One person asked for clarifications about sections of the Quran that call for violence.
"I believe in Love and a God who inspires me to Love more deeply and more compassionately! Thanks for asking!"
Another asked why Muslim leaders "aren't doing more to end the violence/thinking of the radical members of your religion who believe in all the killing/terrorism?"
"I'm not seeing a good answer for that either! But since most Muslims are normal and super nonviolent, we can't very well just bomb them ... that's kind of counter productive because that's what they're doing, bombing people I mean. I believe in Love! And [the] power of Love! I truly believe that when we move from a place of Love, we can collectively heal the hurt in the world! I don't mean it in any kind of abstract way. I mean it in a brain power, centering all our brain function, all the time creating new neural pathways and synaptic responses of LOVE!"
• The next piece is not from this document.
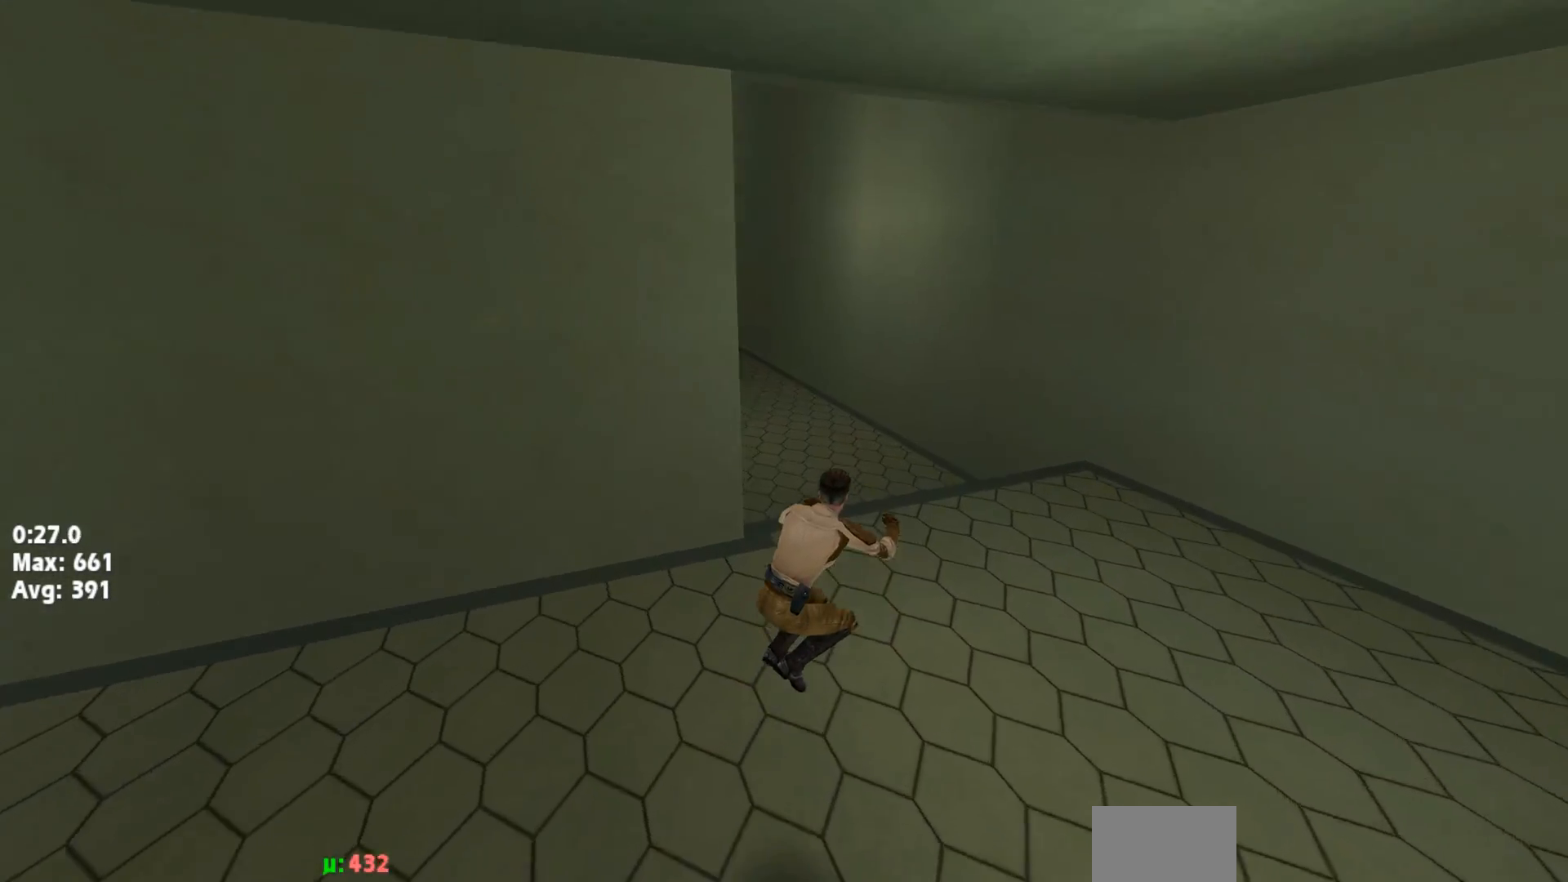
{"keys": ["left", "up"], "events": [[350, "jump", "down"], [433, "jump", "up"]]}
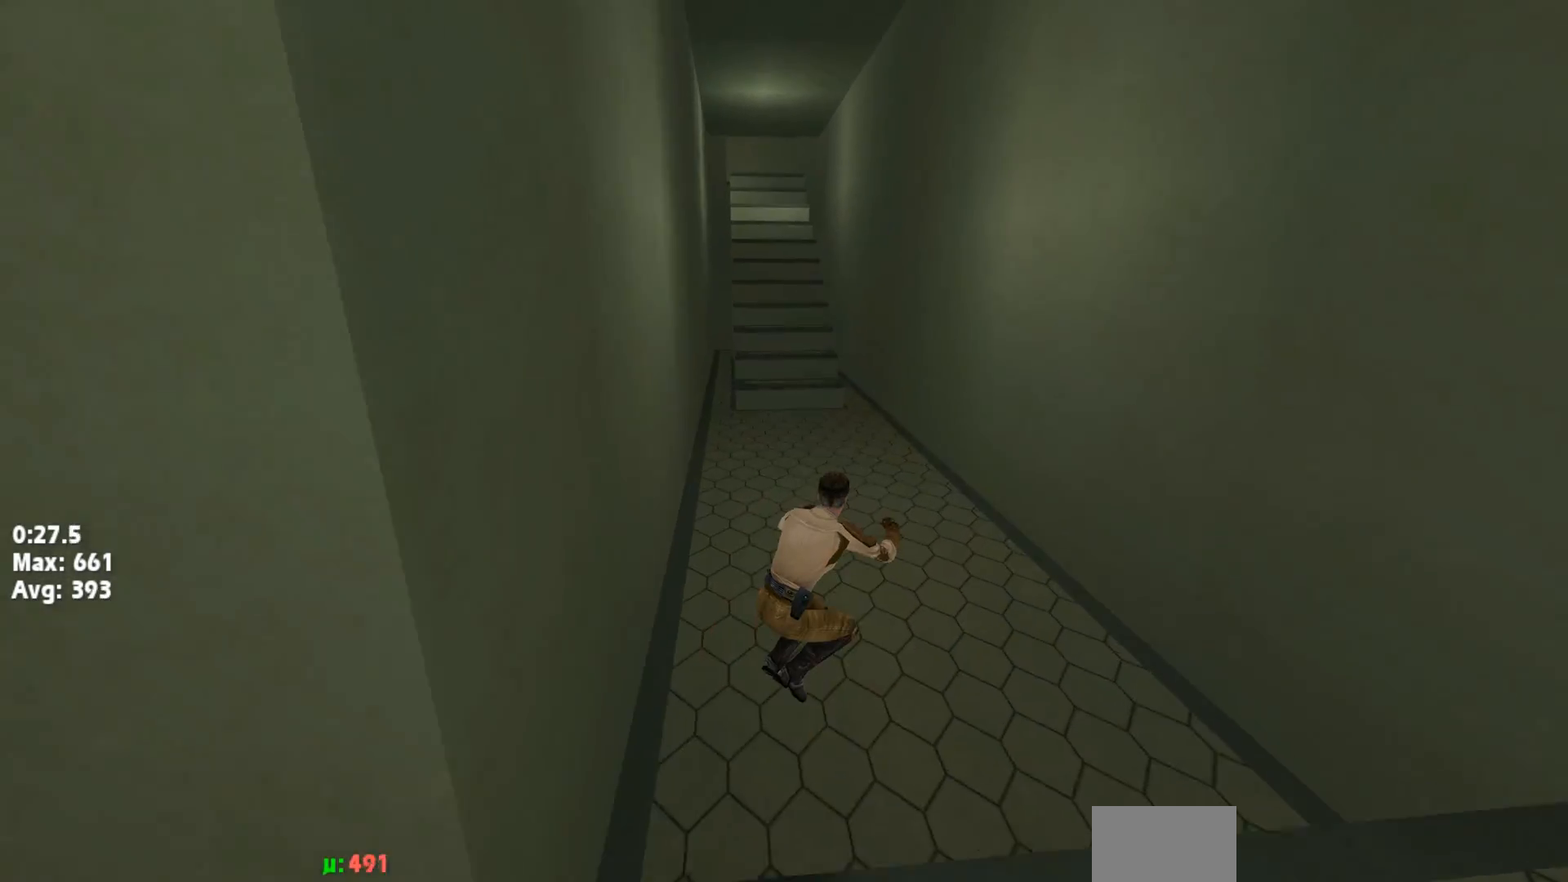
{"keys": ["left", "up"], "events": []}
Another asked how non-Muslims can help break down the rough climate they find themselves in.
"We're doing all the goodness right now by having this conversation and inviting more love into our lives. That's all you and I have control over right now and if we can help ourselves embody and be LOVE then this love will heal the world! I agree! Make love! Not war!"
Of course, Mona can't speak for all Muslims — but that's kind of the point.
Her personal interpretation of her religion may not perfectly align with someone else's. The problem is that, too often, we look at the acts of a few and attribute them to an entire group of people. ISIS doesn't speak for all Muslims any more than the Westboro Baptist Church or Army of God speak for all Christians. We can't be so afraid and distrusting of one another. That's not what this country is supposed to stand for.
Don't give in to hate. Don't give in to fear. Pull up a chair and have a cup of coffee with someone who believes in something different from you; you'll be surprised what you can learn.